O kalanınız kadar sevebilen varsa sizi
O kadarsınız, inan! (Düğüm Ağacı, “Can Borcu”, İnkılap Kitabevi, 2019, s. 27)
En küçük ilişkilerinde bile bir erk peşinde koşan insana “gözde büyütülmüş bir hayatın merceğinden” gördüğünün gerçek olmadığını, aslında küçücük olduğunu hatırlatmalıydı bir kalem mutlaka (Düğüm Ağacı, “Can Borcu”, İnkılap Kitabevi, 2019, s. 27). İnsan, sandığı kadar önemli olmadığını kabullendiği an, o elinde tutmaya çalıştığı erki sürekli birilerine ispatlama çabasından kurtulacak ve hem kendinin hem başkalarının yaralarını iyileştirmek için de bir yol bulacak. Bu, kısa vadede mümkün mü? Sadece yakın çevremize, hatta kendimize baktığımızda daha alacak bir hayli yolumuz var. Bir metin, kendimize dönüp bazı şeyleri sorgulamamıza elbette fırsat verir, belki küçük çaplı değişimlere de neden olur ama “Can Borcu”nda geçen bir dizede Barbur’un söylediği gibi insan zırhlarından sıyrılarak kendisi olarak var olmaktan, yani çıplaklığından korktukça “kendine gelmesi” mümkün değil.
Barbur, okurlarına yeni kitabını “Düğümler çözülsün diye” notuyla imzalıyor. Bu kitabı okuyan ya da bir Jehan Barbur albümü dinleyen birilerinin aklında, kalbinde belki bir düğüm çözülecek, belki ipin ucunu yakalayacak, sonrası kiminde yavaş yavaş, kiminde daha hızlı gelecek. Müziğini dinleyiciye sunduğu günden beri anlatacak bir öyküsü, bir derdi olduğunu bildiğim Jehan Barbur, hangi formda üretirse üretsin yazdığı metinleri merakla beklediğim bir anlatıcı. Düğüm Ağacı kitabı, özellikle “Avam Telaş”, “Affedin” ve “Can Borcu” şiirleri, benim bunları düşünmemi ve bu yazıyı yazmamı sağladı. Şimdi eylülde çıkacak Tomris Uyar kitabını da merakla bekliyorum; çünkü yine bir derdi var Jehan Barbur’un.
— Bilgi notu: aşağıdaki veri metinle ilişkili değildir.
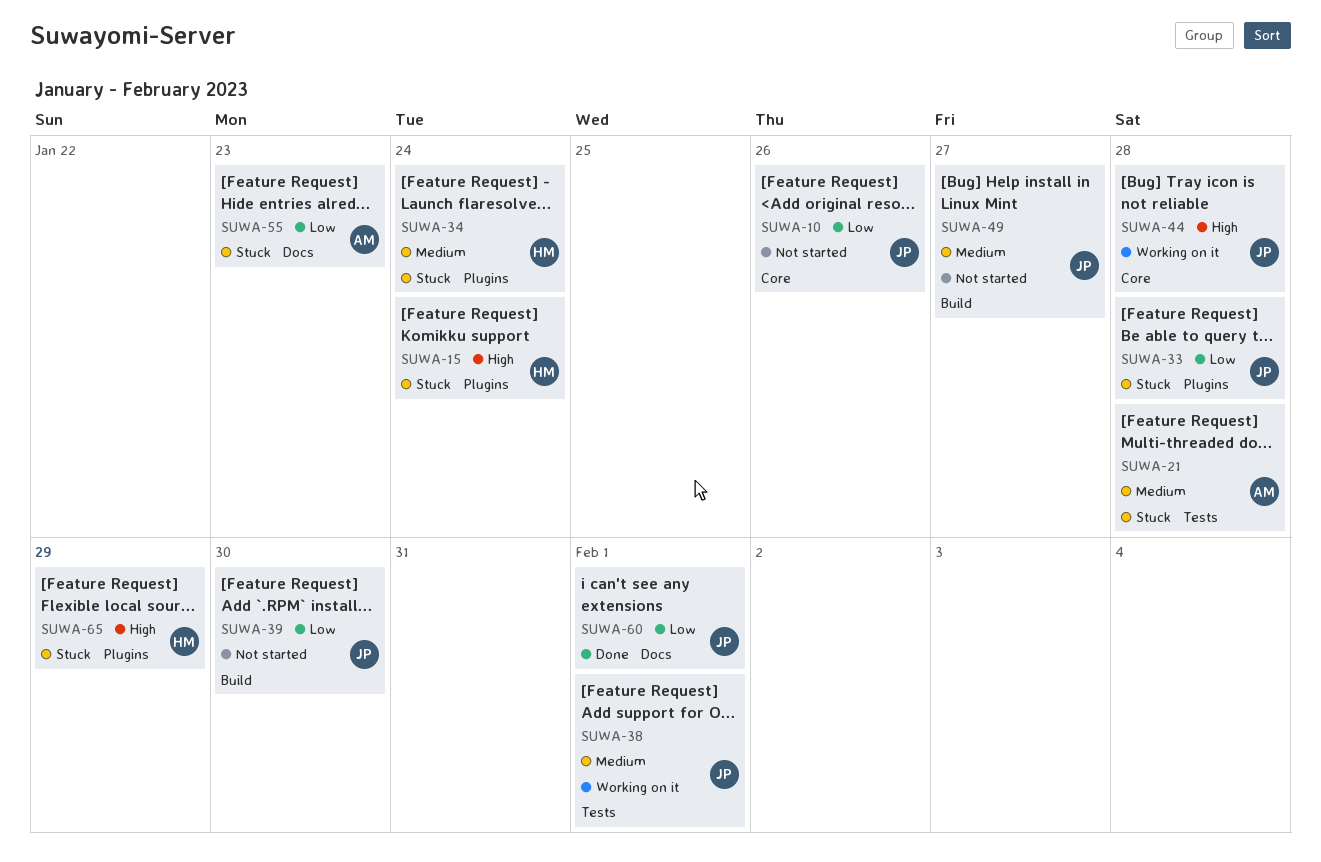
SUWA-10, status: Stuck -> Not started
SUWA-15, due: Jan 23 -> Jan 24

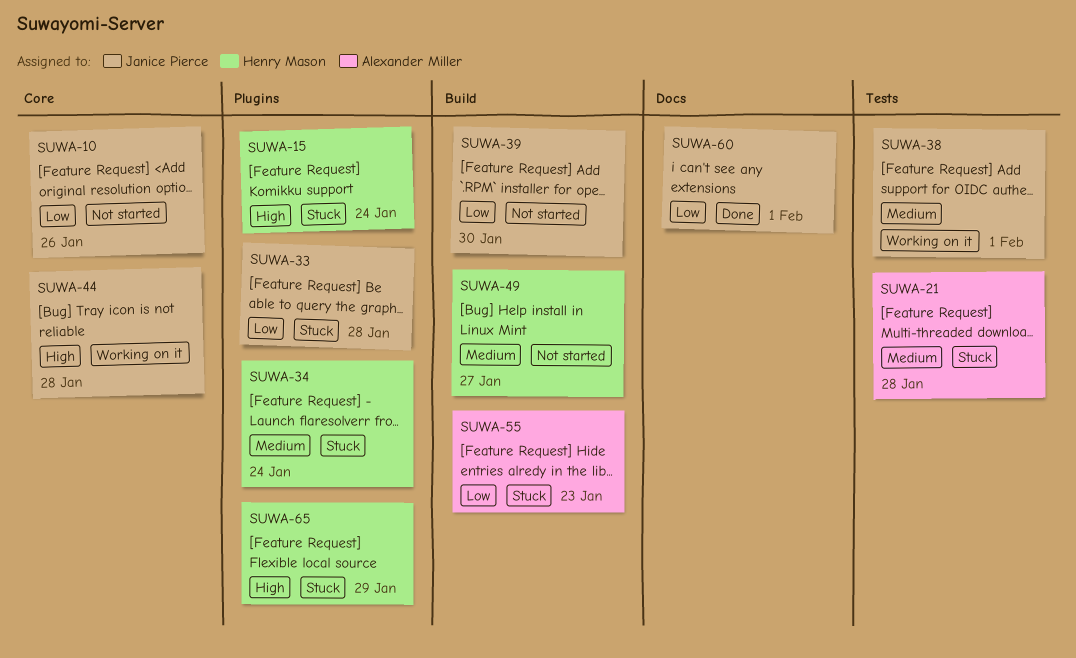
SUWA-49, owner: Janice Pierce -> Henry Mason
SUWA-55, label: Docs -> Build

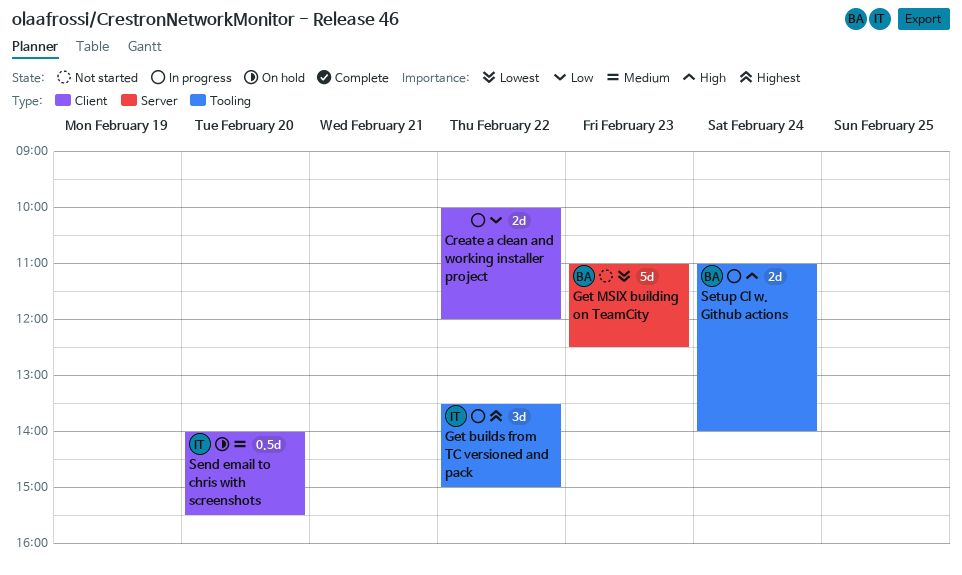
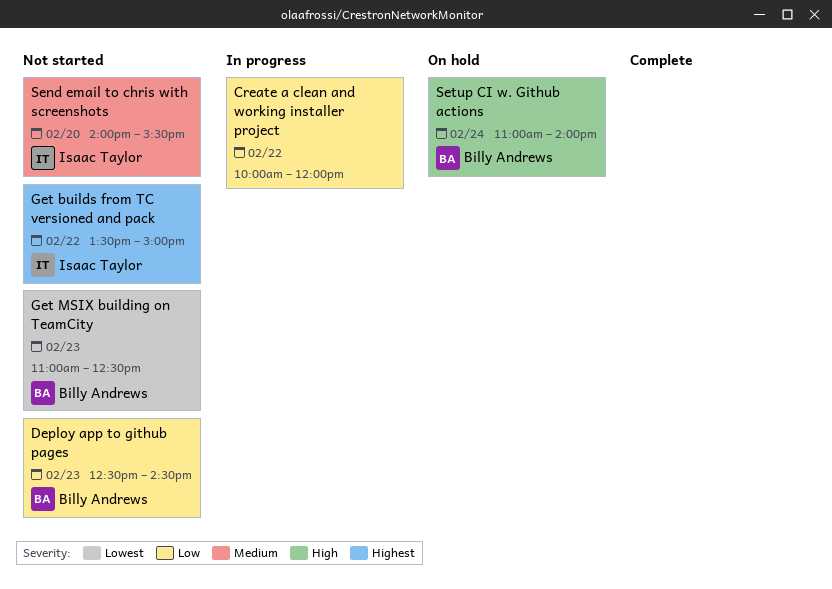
Deploy app to github pages: none -> present
Get builds from TC versioned and pack, status: In progress -> Not started
Send email to chris with screenshots, status: On hold -> Not started
Setup CI w. Github actions, status: In progress -> On hold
Türk öykücülüğünün en önemli yazarlarından Tomris Uyar’ı “İkinci Yeni’nin gelini” diye son derece yüzeysel bir biçimde tanıtanlara “yazar Tomris Uyar”ı anlatacak. Türk edebiyatı üzerine araştırmalar yapan ama sadece belirli bir dönem ve birkaç yazar / şaire sıkışıp kalan kimi araştırmacılar da belki bu kitap sayesinde çalışma alanlarını ne kadar sınırladıklarını fark ederler. Sırf bunun için bile teşekkürler Jehan Barbur!